Important Tips for Those Who Drink on Purim


wineIt is worth knowing that hangovers can be avoided. With a little knowledge and care, you can still get drunk to the point of “ad delo yada” without suffering from it afterwards.

The following directions can prevent or reduce the unpleasant side effects of drinking. They are based on reliable medical sources, and have been proven in practice.

If you don’t feel well, do not drink. Alcohol interferes with the immune system, and drinking can inhibit the body from healing itself properly.

Before drinking:

1. Eat a lot. Fatty foods (or foods mixed with olive oil), fried foods and starchy foods (made of flour, potatoes, rice, etc.) are especially good.

2. Eat burnt toast. The carbon in it aids greatly in the digestion of alcohol.

3. Drink water or other non-alcoholic beverages, especially those containing vitamins. Taking a multi-vitamin is also a good idea.

Though eating may slow the effect of the alcohol, it will not prevent intoxication. Drinking and eating will prevent dehydration, and help the body absorb the alcohol properly, preventing feelings of nausea.

While drinking:

1. Cheap alcoholic drinks are harder on the body, so don’t drink junk. Light-colored drinks and those with no sugar added are also better for you.

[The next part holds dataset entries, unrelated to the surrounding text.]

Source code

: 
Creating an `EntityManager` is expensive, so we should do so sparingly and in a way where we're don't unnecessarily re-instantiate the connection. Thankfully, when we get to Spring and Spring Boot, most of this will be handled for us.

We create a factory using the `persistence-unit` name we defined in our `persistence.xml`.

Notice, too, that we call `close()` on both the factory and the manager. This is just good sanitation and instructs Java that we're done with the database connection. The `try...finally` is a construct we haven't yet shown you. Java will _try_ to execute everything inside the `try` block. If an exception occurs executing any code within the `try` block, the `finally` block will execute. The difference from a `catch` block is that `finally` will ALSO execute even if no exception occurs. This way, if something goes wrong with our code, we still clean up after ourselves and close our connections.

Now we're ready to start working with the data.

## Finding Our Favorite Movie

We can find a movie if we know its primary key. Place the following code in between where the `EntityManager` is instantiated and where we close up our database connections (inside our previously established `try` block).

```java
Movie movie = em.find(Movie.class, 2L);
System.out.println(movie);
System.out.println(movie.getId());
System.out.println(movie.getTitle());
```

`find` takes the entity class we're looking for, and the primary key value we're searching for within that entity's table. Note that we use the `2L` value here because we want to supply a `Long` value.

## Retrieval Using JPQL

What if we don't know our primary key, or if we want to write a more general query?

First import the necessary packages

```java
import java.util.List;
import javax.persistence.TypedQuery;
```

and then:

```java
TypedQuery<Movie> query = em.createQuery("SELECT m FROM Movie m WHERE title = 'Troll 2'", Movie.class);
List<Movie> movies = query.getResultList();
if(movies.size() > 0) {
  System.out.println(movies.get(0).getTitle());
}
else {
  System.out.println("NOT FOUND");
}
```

2. Stick to one type of drink. Only drink beverages derived from the same source of alcohol (e.g. grape, grain or other fruits). Definitely do not drink wine after beer.

3. Don’t drink too much too fast. You should wait at least half an hour between drinks. (One drink = one glass of wine or one shot of whisky).

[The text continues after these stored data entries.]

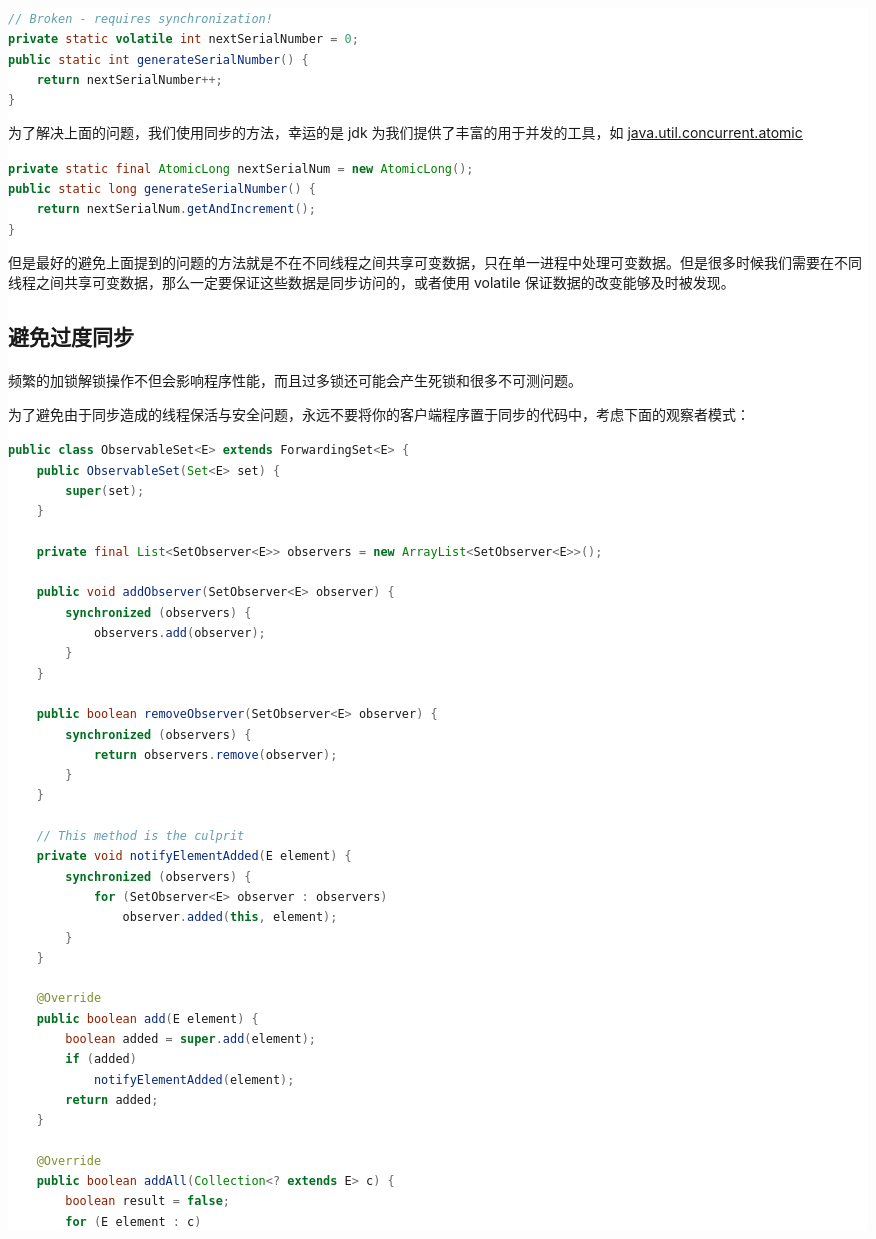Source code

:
 ```java
// Broken - requires synchronization!
private static volatile int nextSerialNumber = 0;
public static int generateSerialNumber() {
	return nextSerialNumber++;
}
```

为了解决上面的问题，我们使用同步的方法，幸运的是 jdk 为我们提供了丰富的用于并发的工具，如 [java.util.concurrent.atomic](https://github.com/openjdk-mirror/jdk7u-jdk/tree/master/src/share/classes/java/util/concurrent/atomic)

```java
private static final AtomicLong nextSerialNum = new AtomicLong();
public static long generateSerialNumber() {
	return nextSerialNum.getAndIncrement();
}
```

但是最好的避免上面提到的问题的方法就是不在不同线程之间共享可变数据，只在单一进程中处理可变数据。但是很多时候我们需要在不同线程之间共享可变数据，那么一定要保证这些数据是同步访问的，或者使用 volatile 保证数据的改变能够及时被发现。

## 避免过度同步

频繁的加锁解锁操作不但会影响程序性能，而且过多锁还可能会产生死锁和很多不可测问题。

为了避免由于同步造成的线程保活与安全问题，永远不要将你的客户端程序置于同步的代码中，考虑下面的观察者模式：

```java
public class ObservableSet<E> extends ForwardingSet<E> {
	public ObservableSet(Set<E> set) {
		super(set);
	}

	private final List<SetObserver<E>> observers = new ArrayList<SetObserver<E>>();

	public void addObserver(SetObserver<E> observer) {
		synchronized (observers) {
			observers.add(observer);
		}
	}

	public boolean removeObserver(SetObserver<E> observer) {
		synchronized (observers) {
			return observers.remove(observer);
		}
	}

	// This method is the culprit
	private void notifyElementAdded(E element) {
		synchronized (observers) {
			for (SetObserver<E> observer : observers)
				observer.added(this, element);
		}
	}

	@Override
	public boolean add(E element) {
		boolean added = super.add(element);
		if (added)
			notifyElementAdded(element);
		return added;
	}

	@Override
	public boolean addAll(Collection<? extends E> c) {
		boolean result = false;
		for (E element : c)
```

Waiting will not prevent your intoxication.

4. Accompany your alcoholic drinking with more food and non-alcoholic beverages (burnt toast is particularly helpful). It is best to drink at least one light beverage with every alcoholic drink you have.

5. Don’t drink carbonated beverages. They complicate the absorption of the alcohol.

6. It is advisable to avoid caffeinated beverages like cola, coffee, or tea.

If you start feeling nauseous, stop drinking alcohol, drink lots of water, and eat starchy foods. The food will absorb the toxins of the alcohol-not eating is a big mistake.

After drinking:

It is important to help the body continue to digest the alcohol within it, and to replenish its store of vitamins. Therefore you should continue drinking water and other beverages containing salt, sugar, and vitamins (especially vitamin C and potassium). You may also want to take a multi-vitamin.

If you don’t feel well the next morning, have eggs (cooked are better than fried) with burnt toast and a banana. These foods contain the nutrition that the body needs to rehabilitate itself. You can also aid the process by drinking water and resting up well.

A freilichen Purim.

{Noam Newscenter}


  1. Finally a realistic article regarding drinking on Purim. Telling everyone not to drink, is going to be ignored for various reasons. It is important for all fathers, Rabbeim, or anyone of influence, to teach bochurim how to drink responsibly, as otherwise, being teenagers, they will learn to drink otherwise – akin to learning how to drive either through drivers ed, or through trail and error. It is a dangerous thing to do, but it is going to be done anyway – learn how to do it properly.

  2. Don’t take this personally but Shame on you! This is pretty two-faced: in one post you write “Important Tips for Those Who Drink on Purim” and in the very next post you write “There have been many stories of the tragic results of Purim drinking, and it is important to reiterate that Purim is a time for fun and celebration, not for tragic consequences…”

    Guess what: YOU and posts like these are one of the reason why kids drink. They see adults like you – along with their Rebbaim – getting drunk without the nasty side effects (thanks to your “advice” and of course they are going to try it on their own.

    Maybe write a post about how drinking leads to alcoholism and can wreck lives and marriages. Maybe adults will then stop and can help stop their kids.

    In the meantime, I hope they don’t get killed. Sleep well

  3. Moderate drinking is fine for most people, in fact it probably is beneficial to ones health. But the only way that people who can’t control their drinking can safely drink is not to drink at all!

  4. What on earth is this about “shame on you”???
    R u not embarrassed?? The Torah writes about the MITZVA of one getting drunk on Purim, not some lenient whos looking for an excuse! Wreck marriages?? U sitting and wasting ur time on line can wreck a marriage a lot faster than drinking on Purim-dope!!!!

  5. To Yakov,
    Hello, Like it or not, there IS A CHIYUV to drink on Purim! Obviously, as with all things, there will be those who abuse it and/or overdo it. The guidance provided is needed for that very reason. I personally followed it and found it extremely helpful. I even forwarded it to a young adult whom I knew was going to drink anyway, and who did it last year irresponsibly – AND HAD SUFFERED ADVERSE EFFECTS. He too followed these guidelines and had a great experience this Purim.
    Thank you, MATZAV for posting them!!